Hone thinks Pope was really more of a Jacobite than late twentieth-century scholars like Reuben A. Brower, Maynard Mack, and even Pat Rogers were willing to imagine. While I am largely convinced on the facts as led, it’s a debate only a scholar could love. It also shows the obsessive reach of twenty-first-century politicisation. The Jacobite alternative was a live question in 1714 as Queen Anne was ailing, and it remains a significant set of issues for British political history. I just fear that we are universalising our current obsession with cultural politics when we make it the main game for literary and cultural history
Microanalysis of Pope’s manuscripts and their paths of circulation allows for better reading of these historically distant but alluring poems. By contrast, the obsessive attempt to X-ray poems for political affiliations that speak to the eternal battle between conservatives and progressives is tedious. You don’t need to diagnose Pope as a Jacobite to notice that he has a lot of broadly conservative loyalties and only a handful of progressive ‘get out of jail free’ cards for the modern reader. Hone takes a couple of those cards away; if you think to read Pope for affirmation of good political morality, then look elsewhere. If, however, you care for the music of English poetry or the snap of ironic wit, and don’t mind being challenged to disagree with a supremely confident rhetorician, read on.

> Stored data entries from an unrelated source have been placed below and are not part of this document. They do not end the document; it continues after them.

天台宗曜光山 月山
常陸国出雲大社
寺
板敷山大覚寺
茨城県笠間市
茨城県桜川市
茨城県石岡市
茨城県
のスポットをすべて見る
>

By 1738, Pope was enraged by Sir Robert Walpole’s Britain as a cultural, political, and economic entity. So he proclaimed the need to write quickly in these riddling couplets:
Vice with such Giant strides comes on amain,
Invention strives to be before in vain;
Feign what I will, and paint it e’er so strong,
Some rising Genius sins up to my Song.
(Epilogue to the Satires, 6–9)
Whatever a satirist presents as caricature and exaggeration soon becomes reportage. The riddle is satisfying to spring, and the irony in ‘rising Genius’ glitters. Who cares whether Pope was reactionary enough to toast the king over the water when he could come up with something that is still so handy to think and feel with in the age of Robodebt?